Девочка мотнула головой, а Иринка полезла на коленки, силясь выглянуть наружу; Мати никак не реагировала, по всему, впечатлений ещё до залаза набралась выше крыши.
— Хрен редьки не слаще, — зачем-то сказал Гнус, закуривая. — А чем этот ботаник занимается? Я слышал, ИИ?
— Чё за хрень? — Стил дёрнул Иринку за подол платья; мелкая чуть не чебурахнулась с втыкающей Мати.

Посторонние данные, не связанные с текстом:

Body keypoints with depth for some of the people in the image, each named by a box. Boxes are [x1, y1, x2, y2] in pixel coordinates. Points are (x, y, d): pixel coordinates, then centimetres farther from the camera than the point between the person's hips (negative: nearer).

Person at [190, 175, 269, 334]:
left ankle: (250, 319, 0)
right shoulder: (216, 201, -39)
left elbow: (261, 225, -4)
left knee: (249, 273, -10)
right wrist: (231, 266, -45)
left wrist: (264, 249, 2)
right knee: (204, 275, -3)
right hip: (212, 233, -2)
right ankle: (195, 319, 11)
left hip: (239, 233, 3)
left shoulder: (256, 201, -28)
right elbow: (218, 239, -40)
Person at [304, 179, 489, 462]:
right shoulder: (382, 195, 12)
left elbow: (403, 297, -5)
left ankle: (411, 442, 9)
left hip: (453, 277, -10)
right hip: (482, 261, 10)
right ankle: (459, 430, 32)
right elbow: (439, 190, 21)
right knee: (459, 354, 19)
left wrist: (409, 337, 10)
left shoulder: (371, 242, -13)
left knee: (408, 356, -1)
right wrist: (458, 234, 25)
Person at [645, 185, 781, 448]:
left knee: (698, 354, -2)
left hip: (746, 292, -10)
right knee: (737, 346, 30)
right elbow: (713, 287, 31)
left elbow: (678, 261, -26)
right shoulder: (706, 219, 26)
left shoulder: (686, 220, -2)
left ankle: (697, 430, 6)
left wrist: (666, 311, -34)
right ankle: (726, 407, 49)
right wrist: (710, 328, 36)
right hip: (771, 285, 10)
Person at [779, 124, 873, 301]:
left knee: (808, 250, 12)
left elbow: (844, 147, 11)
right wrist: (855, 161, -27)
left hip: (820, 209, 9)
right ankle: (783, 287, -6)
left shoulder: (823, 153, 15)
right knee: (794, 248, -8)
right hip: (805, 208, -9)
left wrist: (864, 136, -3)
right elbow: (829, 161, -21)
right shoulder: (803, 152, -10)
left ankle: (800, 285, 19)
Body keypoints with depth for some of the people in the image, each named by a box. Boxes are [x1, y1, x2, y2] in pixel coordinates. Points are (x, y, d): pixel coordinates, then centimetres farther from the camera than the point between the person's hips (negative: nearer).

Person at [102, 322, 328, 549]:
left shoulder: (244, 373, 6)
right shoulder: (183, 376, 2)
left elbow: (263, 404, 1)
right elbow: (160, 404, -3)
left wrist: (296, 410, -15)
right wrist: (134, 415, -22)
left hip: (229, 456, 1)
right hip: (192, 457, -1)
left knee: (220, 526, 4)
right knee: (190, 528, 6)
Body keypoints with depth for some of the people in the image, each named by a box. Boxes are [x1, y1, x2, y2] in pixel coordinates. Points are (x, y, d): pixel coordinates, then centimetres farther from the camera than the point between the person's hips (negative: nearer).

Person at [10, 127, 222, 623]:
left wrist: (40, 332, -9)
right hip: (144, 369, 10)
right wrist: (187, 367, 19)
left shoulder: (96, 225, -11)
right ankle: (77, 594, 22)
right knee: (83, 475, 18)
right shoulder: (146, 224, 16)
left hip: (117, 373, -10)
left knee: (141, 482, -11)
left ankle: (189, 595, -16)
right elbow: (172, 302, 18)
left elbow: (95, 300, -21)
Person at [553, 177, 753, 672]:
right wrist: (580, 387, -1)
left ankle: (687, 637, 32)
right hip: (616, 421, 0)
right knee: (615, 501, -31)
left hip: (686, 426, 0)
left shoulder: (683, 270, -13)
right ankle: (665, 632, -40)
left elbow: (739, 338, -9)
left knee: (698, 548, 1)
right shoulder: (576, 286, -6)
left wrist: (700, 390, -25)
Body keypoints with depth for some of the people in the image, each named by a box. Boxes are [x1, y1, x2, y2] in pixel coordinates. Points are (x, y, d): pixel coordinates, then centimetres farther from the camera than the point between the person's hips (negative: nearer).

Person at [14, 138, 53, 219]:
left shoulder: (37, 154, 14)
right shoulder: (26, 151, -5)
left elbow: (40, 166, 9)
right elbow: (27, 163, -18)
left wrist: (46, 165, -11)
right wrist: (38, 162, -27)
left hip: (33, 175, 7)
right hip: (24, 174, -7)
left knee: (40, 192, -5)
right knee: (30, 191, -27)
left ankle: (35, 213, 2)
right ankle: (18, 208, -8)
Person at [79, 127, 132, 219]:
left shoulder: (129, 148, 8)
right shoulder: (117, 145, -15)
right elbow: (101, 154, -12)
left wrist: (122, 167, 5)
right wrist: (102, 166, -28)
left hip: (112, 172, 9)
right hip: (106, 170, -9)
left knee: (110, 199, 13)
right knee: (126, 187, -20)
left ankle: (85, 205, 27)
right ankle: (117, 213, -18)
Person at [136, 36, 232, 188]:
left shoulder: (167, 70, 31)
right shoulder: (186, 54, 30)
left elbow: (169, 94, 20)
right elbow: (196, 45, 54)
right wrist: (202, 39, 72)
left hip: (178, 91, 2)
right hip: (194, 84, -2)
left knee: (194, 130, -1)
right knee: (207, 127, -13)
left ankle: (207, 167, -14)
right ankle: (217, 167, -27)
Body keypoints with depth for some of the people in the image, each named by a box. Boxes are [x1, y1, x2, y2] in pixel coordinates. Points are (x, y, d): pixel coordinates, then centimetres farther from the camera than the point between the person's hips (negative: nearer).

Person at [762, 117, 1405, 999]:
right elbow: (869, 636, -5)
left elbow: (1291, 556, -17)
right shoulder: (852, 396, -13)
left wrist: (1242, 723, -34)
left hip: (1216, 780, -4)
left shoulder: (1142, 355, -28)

Мати наконец образумилась, отшвырнула расчёску; спешно крутила ручку стеклоподъёмника, словно снаружи распылили штамм сибирской язвы или бубонной чумы. Ирка кое-как вскарабкалась на сиденье, надулась. Стил чесал репу, явно не понимая, свидетелем чего стал.
— ИИ — искусственный интеллект, — пояснил Димка, на всякий случай, наблюдая за выворачивающей на проезжую часть «пожаркой». «Кряколка» заливалась на всю округу, только что небо не дребезжало в унисон.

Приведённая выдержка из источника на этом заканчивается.